**WHAT THE TASK REQUIRES**
In the listing below, print exactly the lines between the line holding "fx_px: 3939" and the line holding "f_number: 25", inclusive, and no more.

**MATERIAL PROVIDED**
◆ ◆ ◆ ◆ ◆
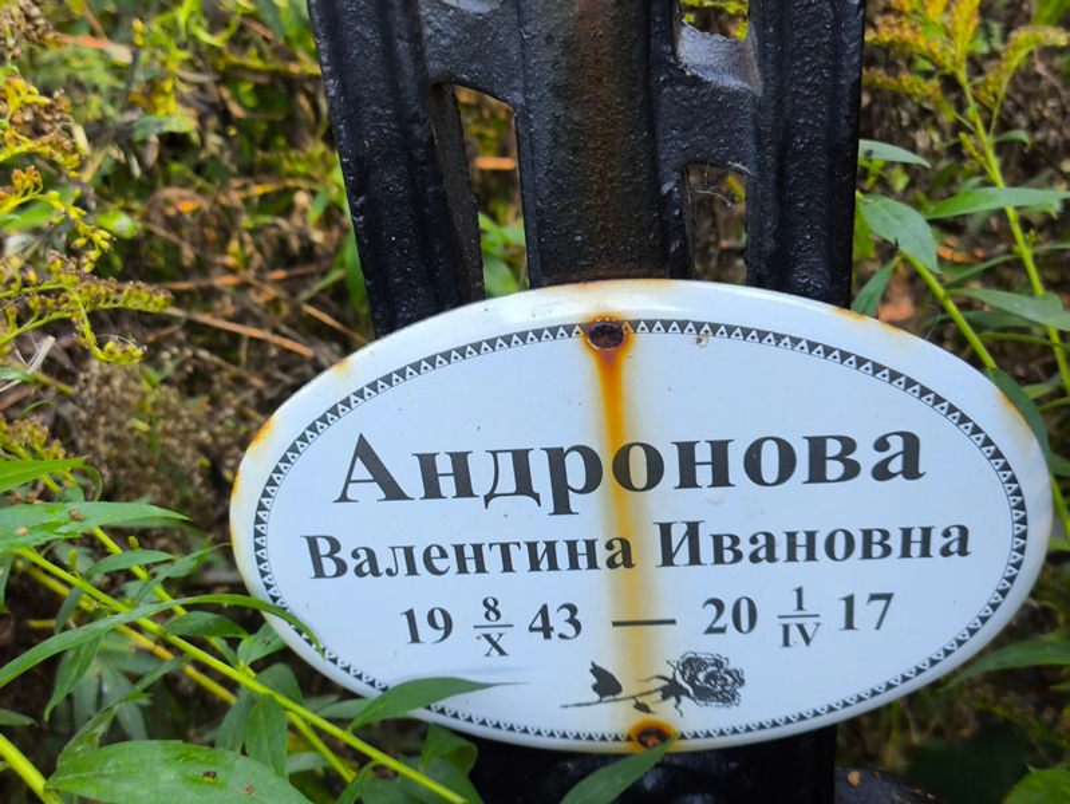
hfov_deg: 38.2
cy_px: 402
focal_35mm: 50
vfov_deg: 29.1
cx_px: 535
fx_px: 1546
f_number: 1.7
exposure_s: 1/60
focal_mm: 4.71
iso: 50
◆ ◆ ◆ ◆ ◆
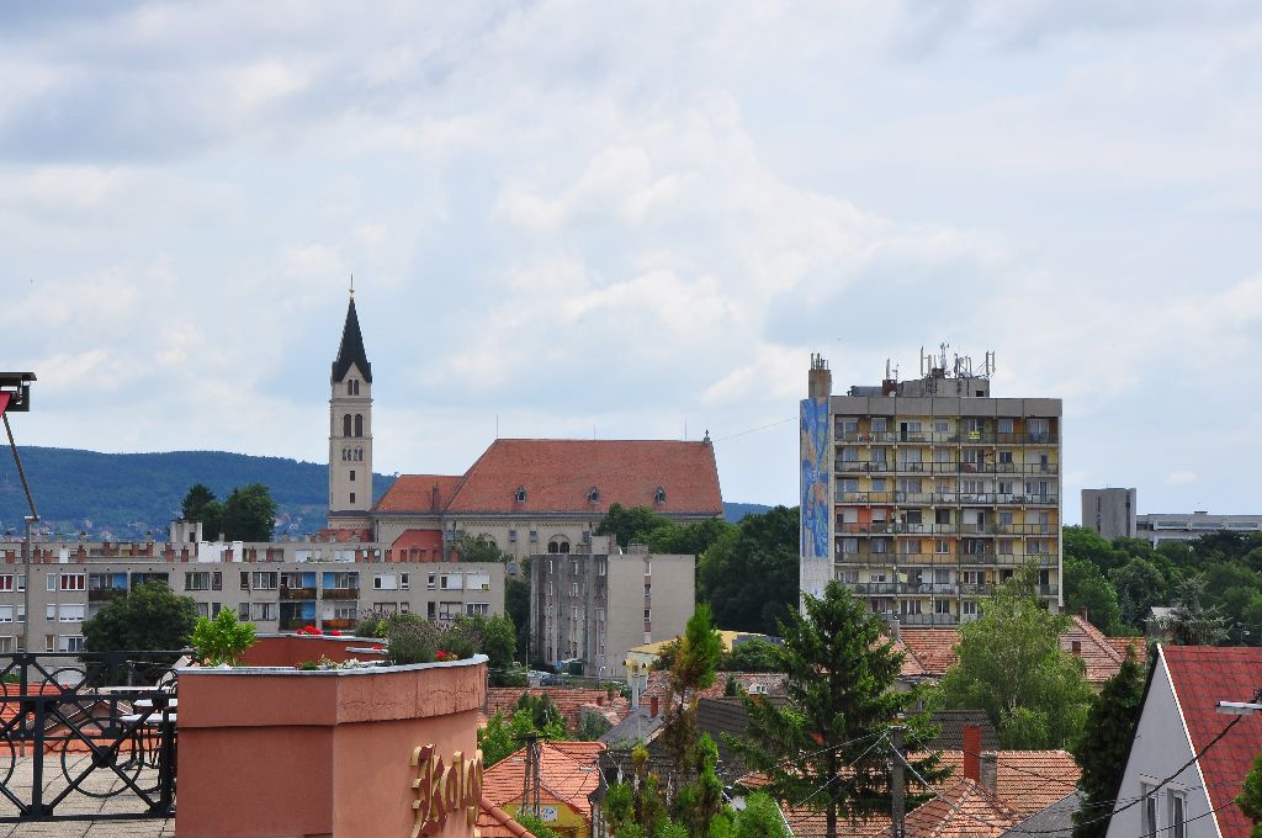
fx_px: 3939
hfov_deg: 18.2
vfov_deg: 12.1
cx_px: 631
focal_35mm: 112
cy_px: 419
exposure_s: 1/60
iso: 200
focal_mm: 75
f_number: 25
◆ ◆ ◆ ◆ ◆
**YOUR RESPONSE**
fx_px: 3939
hfov_deg: 18.2
vfov_deg: 12.1
cx_px: 631
focal_35mm: 112
cy_px: 419
exposure_s: 1/60
iso: 200
focal_mm: 75
f_number: 25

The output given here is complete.